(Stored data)
=== Section Start ===

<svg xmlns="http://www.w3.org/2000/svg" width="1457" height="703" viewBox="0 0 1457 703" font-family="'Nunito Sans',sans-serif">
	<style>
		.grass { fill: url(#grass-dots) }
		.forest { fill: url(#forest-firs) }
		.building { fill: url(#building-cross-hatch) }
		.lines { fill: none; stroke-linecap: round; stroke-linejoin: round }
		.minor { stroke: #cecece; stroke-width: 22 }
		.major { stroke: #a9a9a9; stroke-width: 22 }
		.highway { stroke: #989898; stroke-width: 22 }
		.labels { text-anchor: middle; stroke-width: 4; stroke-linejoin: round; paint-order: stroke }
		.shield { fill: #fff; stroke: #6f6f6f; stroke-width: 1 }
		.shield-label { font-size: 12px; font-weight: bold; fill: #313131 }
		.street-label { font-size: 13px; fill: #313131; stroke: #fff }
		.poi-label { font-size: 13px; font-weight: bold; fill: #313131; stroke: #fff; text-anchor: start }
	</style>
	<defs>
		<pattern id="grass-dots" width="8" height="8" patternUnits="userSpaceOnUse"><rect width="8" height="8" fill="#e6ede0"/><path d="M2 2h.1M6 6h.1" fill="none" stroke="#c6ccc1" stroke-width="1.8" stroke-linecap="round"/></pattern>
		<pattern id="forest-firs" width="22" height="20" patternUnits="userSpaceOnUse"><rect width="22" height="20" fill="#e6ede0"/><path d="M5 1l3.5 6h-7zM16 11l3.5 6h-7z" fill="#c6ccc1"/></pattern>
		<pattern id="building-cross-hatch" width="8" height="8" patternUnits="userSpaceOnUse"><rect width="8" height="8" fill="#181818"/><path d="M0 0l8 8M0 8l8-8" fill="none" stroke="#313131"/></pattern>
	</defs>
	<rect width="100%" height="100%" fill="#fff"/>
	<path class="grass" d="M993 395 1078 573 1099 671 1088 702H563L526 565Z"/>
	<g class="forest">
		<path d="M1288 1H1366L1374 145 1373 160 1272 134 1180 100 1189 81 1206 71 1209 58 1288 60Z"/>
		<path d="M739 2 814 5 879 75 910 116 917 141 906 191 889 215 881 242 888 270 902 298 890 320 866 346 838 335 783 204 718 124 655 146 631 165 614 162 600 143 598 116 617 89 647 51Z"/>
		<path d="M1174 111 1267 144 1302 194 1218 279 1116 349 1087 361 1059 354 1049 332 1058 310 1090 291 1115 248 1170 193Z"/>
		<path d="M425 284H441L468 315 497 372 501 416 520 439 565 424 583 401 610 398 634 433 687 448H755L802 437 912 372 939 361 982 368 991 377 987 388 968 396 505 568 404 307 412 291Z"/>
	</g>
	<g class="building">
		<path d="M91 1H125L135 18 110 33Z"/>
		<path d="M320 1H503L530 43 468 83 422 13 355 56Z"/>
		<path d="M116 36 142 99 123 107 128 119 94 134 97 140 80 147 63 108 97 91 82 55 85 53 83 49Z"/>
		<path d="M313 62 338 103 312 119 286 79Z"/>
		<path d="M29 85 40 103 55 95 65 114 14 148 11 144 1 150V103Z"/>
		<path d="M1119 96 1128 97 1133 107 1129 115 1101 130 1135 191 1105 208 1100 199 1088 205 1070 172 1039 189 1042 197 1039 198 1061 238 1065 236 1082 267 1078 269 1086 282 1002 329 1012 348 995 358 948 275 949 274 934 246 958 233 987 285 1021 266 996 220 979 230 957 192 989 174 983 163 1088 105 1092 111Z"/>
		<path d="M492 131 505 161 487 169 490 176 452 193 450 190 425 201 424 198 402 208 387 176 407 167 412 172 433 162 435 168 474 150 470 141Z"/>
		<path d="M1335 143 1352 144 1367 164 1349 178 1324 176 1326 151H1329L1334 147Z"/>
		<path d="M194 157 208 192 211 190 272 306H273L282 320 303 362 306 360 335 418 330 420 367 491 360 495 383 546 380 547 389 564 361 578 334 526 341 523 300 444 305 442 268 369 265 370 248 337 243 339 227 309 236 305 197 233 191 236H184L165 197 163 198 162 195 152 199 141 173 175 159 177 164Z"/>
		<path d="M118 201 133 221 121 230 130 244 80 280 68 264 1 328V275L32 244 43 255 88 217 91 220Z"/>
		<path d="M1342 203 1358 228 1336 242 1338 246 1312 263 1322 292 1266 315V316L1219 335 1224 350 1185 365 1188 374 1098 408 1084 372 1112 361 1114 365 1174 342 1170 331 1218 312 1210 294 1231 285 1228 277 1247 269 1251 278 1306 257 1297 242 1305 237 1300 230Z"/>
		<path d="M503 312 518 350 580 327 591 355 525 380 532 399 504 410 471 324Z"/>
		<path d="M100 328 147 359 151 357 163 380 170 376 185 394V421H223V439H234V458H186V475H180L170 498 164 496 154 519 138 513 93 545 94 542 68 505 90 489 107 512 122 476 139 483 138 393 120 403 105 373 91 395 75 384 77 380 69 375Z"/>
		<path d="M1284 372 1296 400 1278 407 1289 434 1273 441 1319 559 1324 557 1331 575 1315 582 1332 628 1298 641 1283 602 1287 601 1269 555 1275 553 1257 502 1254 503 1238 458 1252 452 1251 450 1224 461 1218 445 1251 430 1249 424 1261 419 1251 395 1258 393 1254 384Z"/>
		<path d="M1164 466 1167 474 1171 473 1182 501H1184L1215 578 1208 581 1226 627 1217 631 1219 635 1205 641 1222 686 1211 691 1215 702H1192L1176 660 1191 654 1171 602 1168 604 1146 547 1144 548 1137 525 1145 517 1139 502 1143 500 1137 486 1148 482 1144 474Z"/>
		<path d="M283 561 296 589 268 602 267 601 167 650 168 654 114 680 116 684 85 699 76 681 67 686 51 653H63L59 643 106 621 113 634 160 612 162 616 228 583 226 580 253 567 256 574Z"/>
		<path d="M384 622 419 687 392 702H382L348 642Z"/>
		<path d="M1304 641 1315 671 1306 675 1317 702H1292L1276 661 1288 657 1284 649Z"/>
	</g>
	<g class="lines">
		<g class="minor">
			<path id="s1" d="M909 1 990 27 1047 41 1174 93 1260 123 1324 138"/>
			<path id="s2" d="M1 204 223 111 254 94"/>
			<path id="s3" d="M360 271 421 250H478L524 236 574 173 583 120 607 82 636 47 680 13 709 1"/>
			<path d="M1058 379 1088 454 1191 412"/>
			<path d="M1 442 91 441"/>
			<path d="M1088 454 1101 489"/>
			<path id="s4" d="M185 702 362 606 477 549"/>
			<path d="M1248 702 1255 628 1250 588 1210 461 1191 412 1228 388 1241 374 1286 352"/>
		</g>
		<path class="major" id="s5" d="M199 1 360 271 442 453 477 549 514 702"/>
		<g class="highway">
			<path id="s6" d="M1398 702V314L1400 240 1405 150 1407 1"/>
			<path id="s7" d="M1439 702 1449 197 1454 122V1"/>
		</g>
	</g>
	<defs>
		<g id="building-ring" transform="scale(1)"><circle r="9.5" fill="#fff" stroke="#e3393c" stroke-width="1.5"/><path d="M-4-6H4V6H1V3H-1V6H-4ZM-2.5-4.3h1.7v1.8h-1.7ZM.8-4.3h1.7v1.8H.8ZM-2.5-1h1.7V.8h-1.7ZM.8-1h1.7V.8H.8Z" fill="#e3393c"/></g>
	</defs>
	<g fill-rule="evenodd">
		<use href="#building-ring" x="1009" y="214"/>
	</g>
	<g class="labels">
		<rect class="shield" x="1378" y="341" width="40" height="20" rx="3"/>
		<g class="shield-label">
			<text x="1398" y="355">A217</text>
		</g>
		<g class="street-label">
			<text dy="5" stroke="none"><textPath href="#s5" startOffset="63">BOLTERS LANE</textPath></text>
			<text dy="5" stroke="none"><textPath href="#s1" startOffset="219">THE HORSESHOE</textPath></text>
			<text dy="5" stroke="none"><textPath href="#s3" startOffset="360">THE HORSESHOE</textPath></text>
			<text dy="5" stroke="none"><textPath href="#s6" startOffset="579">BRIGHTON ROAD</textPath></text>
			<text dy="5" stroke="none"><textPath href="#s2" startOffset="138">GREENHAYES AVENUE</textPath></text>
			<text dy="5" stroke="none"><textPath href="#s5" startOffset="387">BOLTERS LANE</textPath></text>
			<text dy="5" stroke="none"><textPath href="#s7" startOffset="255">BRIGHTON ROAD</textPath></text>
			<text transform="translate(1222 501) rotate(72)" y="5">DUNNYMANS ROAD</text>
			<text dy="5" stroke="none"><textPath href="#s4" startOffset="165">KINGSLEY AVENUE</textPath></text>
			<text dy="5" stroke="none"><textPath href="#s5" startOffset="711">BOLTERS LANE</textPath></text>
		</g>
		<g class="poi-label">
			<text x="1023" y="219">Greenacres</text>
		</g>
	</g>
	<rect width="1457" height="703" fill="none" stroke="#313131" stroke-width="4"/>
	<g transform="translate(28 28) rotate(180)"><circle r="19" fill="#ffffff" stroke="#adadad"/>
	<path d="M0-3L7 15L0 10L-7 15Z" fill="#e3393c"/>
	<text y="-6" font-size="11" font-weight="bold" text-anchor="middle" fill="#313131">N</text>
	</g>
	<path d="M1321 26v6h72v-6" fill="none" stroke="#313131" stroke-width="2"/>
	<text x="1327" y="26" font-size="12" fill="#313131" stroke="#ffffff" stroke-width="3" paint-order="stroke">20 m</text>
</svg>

=== Section End ===

> Problem to work on
Task for the records above: copy every line in which the word "middle" occurs.

> Answer to this problem
		.labels { text-anchor: middle; stroke-width: 4; stroke-linejoin: round; paint-order: stroke }
	<text y="-6" font-size="11" font-weight="bold" text-anchor="middle" fill="#313131">N</text>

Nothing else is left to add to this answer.